Darien
Darien

Reputation: 113

Sorting dictionary descending in Python

I am new to Python and I was wondering if there is a more common way of sorting a dictionary in descending order than the way I'm doing it:

sorted_dictionary = sorted(dict.items(), key=lambda x: -x[1])

Upvotes: 11

Views: 32604

Answers (6)

thereal90
thereal90

Reputation: 105

This should work

{k: v for k, v in sorted(dict.items(), key=lambda item: item[1], reverse = True)}

Upvotes: 2

Michael Fitzgerald
Michael Fitzgerald

Reputation: 11

Here is code that get all the prime factors with exponents for all numbers in a range

    from sympy import primefactors

for num in range (1,10001): k = num prime_factors = {}

for i in primefactors(num):
    count = 0
    while num % i == 0:
        num = num/i
        count += 1
    prime_factors[i] = count  

result = sorted(prime_factors.items() , key=lambda t : t[0] , reverse=True)

count = 1
num = k

print '\n%d can be broken down into the following prime factors:' % num,
print '\n%d = ' % num,
for k,v in result:
    if count < len(result):
        print '(%d ** %d) *' % (k,v),
        count += 1
    else:
        print '(%d ** %d)' % (k,v)

Upvotes: 0

Fuji Komalan
Fuji Komalan

Reputation: 2047

Sorting Dictionary based on values in ascending order

d = {'a':5 , 'b':3 , 'd':1 , 'e':2 , 'f':4}
result = sorted(d.items() , key=lambda t : t[1])

for k,v in result:
  print(k,v)

RESULT

d 1
e 2
b 3
f 4
a 5


# d.items=[('a', 5), ('b', 3), ('d', 1), ('e', 2), ('f', 4)]
# lambda t = ('a',5)
# lambda t : t[1] = 5
# result = [('d', 1), ('e', 2), ('b', 3), ('f', 4), ('a', 5)]
# k ,v = ('d',1)
# k = 'd'  
# v = 1

Sorting Dictionary based on values in descending order

d = {'a':5 , 'b':3 , 'd':1 , 'e':2 , 'f':4}
result = sorted(d.items() , key=lambda t : t[1] , reverse=True)

for k,v in result:
  print(k,v)

RESULT

 a 5
 f 4
 b 3
 e 2
 d 1


# d.items=[('a', 5), ('b', 3), ('d', 1), ('e', 2), ('f', 4)]
# lambda t = ('a',5)
# lambda t : t[1] = 5
# result = [('a', 5), ('f', 4), ('b', 3), ('e', 2), ('d', 1)]
# k ,v = ('a',5)
# k = 'a'  
# v = 5

Upvotes: 0

Garima Chhikara
Garima Chhikara

Reputation: 29

Sort in decreasing order of values in python list:

items = {'a':6 , 'b':3 , 'c':1 , 'd':9}
sortedItems = sorted(items , key=items.get , reverse = True)
for element in sortedItems :
       print (element, items.get(element))

Output is:

d 9
a 6
b 3
c 1

Upvotes: -1

Francesco Nazzaro
Francesco Nazzaro

Reputation: 2916

Python dictionary aren't sortable.
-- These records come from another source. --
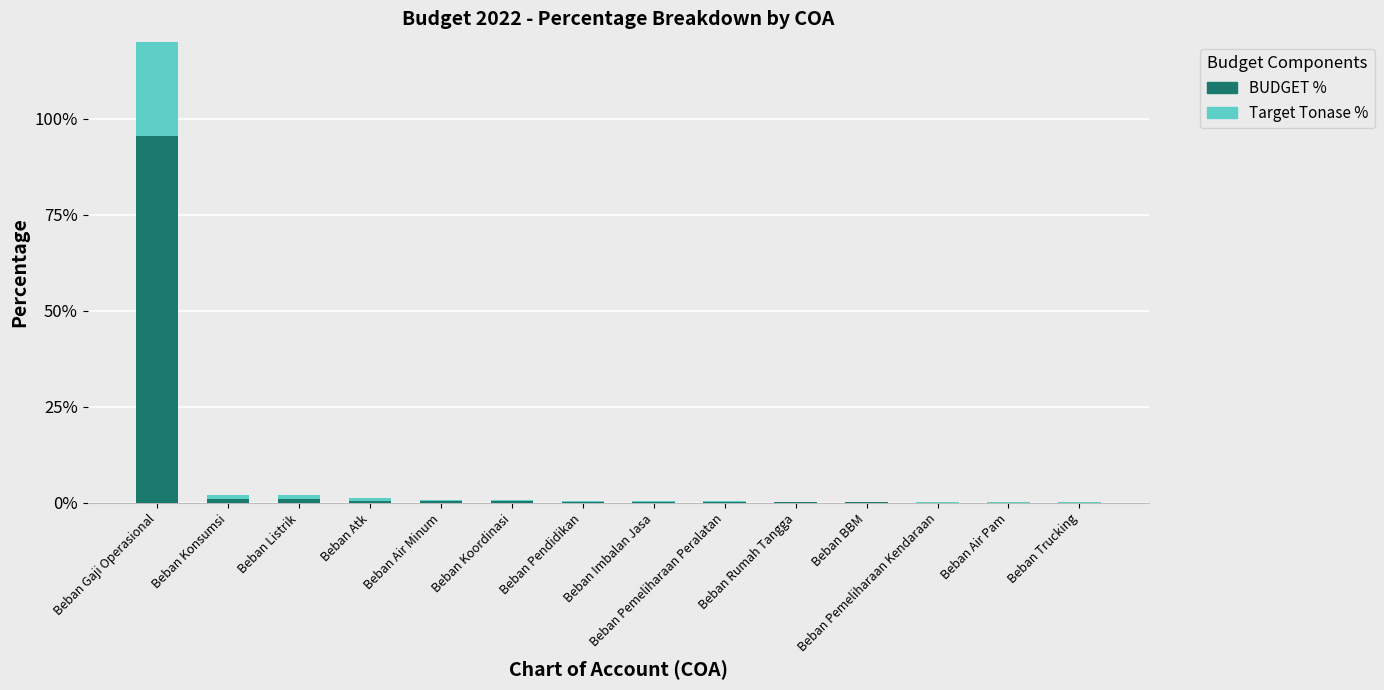

How many distinct data groups are displayed?

2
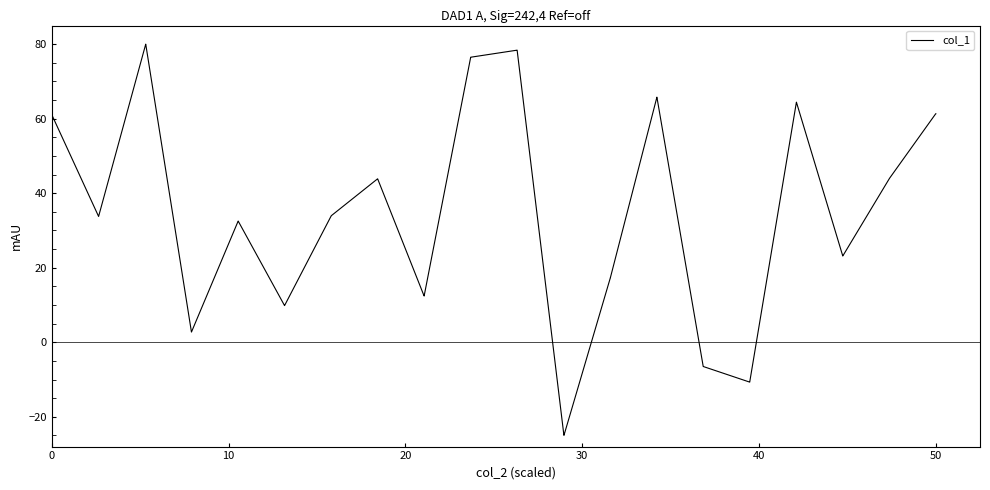

What is the difference between the maximum and minimum values?

105.0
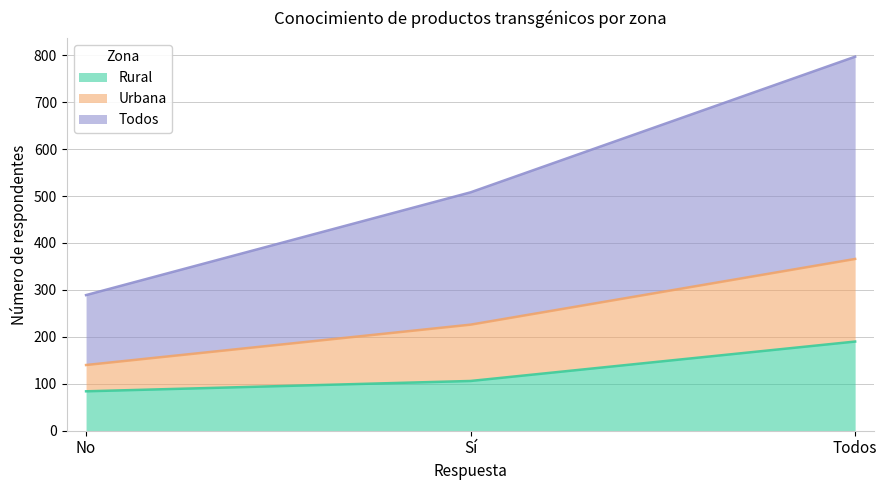

What is the difference between the maximum and second lowest values in the Rural series?

84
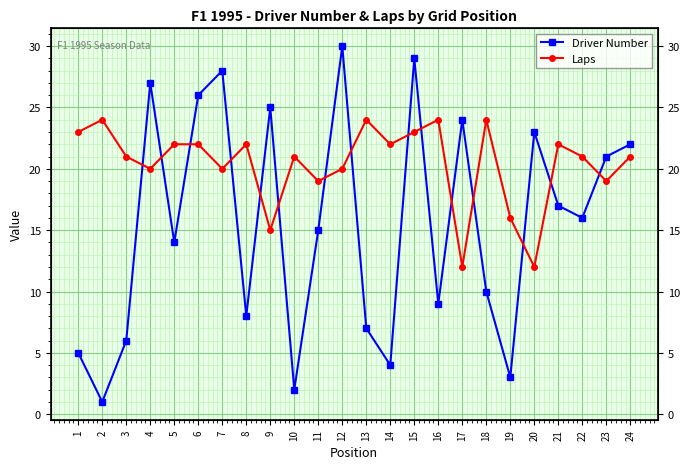

How many lines are shown in the chart?

2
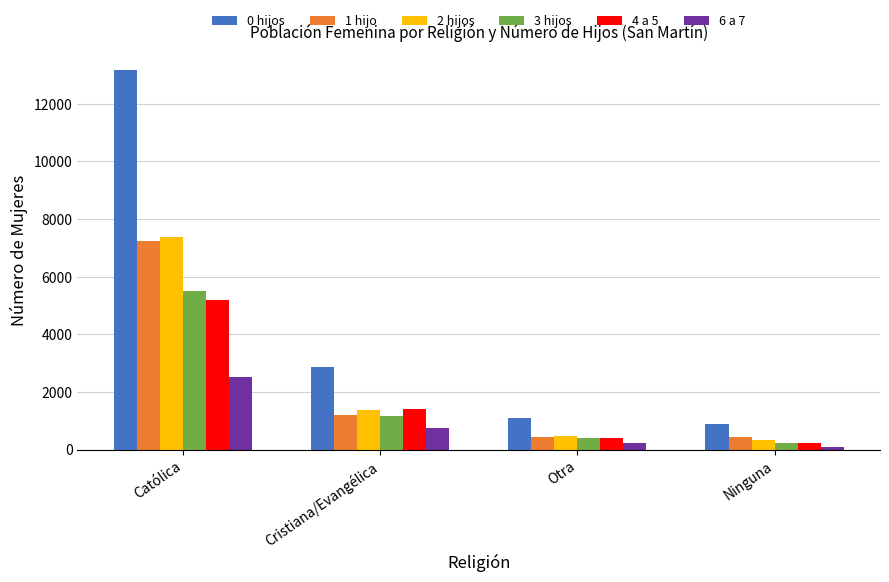

What is the value of the 3 hijos bar at the 1st from the left?

5486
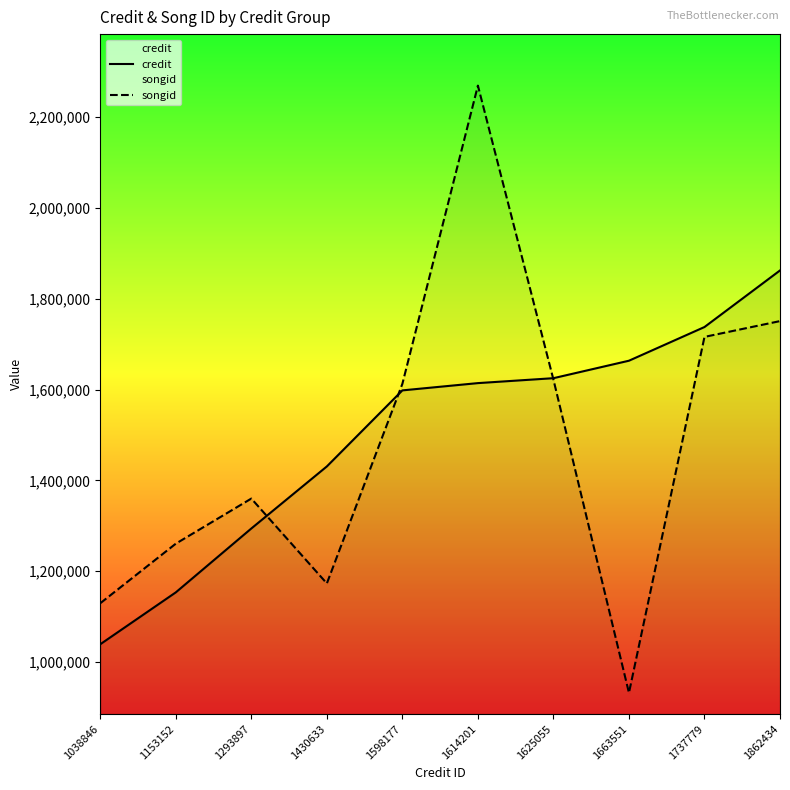

Reading left to right, transcribe all the data shown in this chart.

credit: 1038846	1153152	1293897	1430633	1598177	1614201	1625055	1663551	1737779	1862434
songid: 1129198	1260452	1359821	1172844	1612644	2269663	1622016	931800	1716043	1750843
Your sorted_dictionary output is not a dictionary but a list. You have to use OrderedDict

from collections import OrderedDict

sorted_dictionary = OrderedDict(sorted(dict.items(), key=lambda v: v, reverse=True))

Upvotes: 8

Martijn Pieters
Martijn Pieters

Reputation: 1121486

There is a reverse option to sorted() you could use instead:

sorted(dict.items(), key=lambda kv: kv[1], reverse=True)

This produces the exact same output, and even works if the values are not numeric.